━━━━━ RECORDS FOR THIS EXERCISE ━━━━━

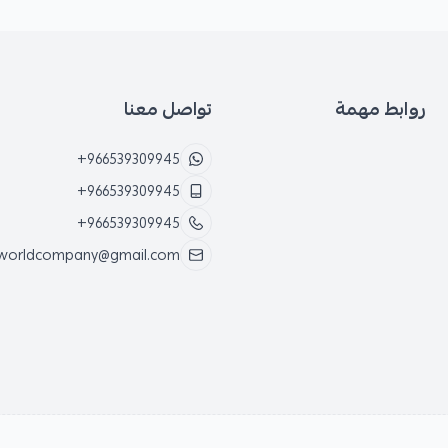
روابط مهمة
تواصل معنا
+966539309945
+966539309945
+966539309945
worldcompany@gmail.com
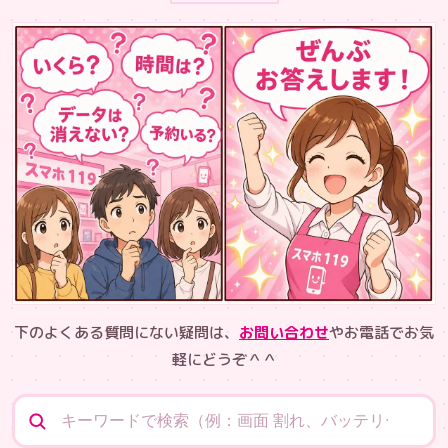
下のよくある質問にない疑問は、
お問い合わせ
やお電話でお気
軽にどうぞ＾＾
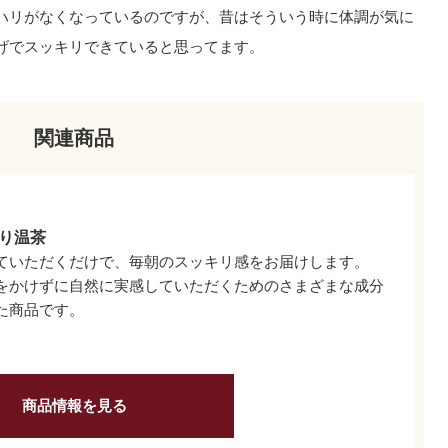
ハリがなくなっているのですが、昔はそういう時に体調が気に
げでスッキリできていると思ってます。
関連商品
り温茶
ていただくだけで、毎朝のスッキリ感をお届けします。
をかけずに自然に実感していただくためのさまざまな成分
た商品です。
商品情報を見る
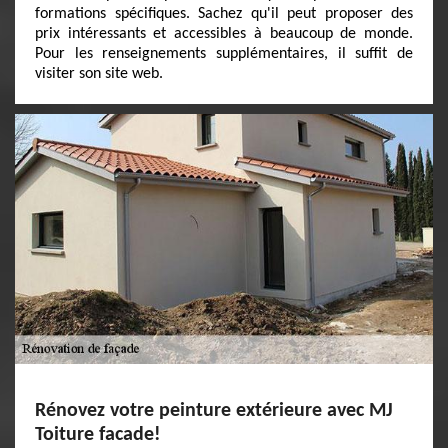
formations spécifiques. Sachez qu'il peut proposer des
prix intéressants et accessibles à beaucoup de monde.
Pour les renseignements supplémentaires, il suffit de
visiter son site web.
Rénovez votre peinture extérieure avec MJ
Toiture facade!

━━━━━

**WHAT YOU ARE ASKED TO DO**
Set the material above down again word for word. Include none of its pictures.

**RESPONSE TO THIS EXERCISE**
روابط مهمة
تواصل معنا
+966539309945
+966539309945
+966539309945
worldcompany@gmail.com
下のよくある質問にない疑問は、
お問い合わせ
やお電話でお気
軽にどうぞ＾＾
ハリがなくなっているのですが、昔はそういう時に体調が気に
げでスッキリできていると思ってます。
関連商品
り温茶
ていただくだけで、毎朝のスッキリ感をお届けします。
をかけずに自然に実感していただくためのさまざまな成分
た商品です。
商品情報を見る
formations spécifiques. Sachez qu'il peut proposer des
prix intéressants et accessibles à beaucoup de monde.
Pour les renseignements supplémentaires, il suffit de
visiter son site web.
Rénovez votre peinture extérieure avec MJ
Toiture facade!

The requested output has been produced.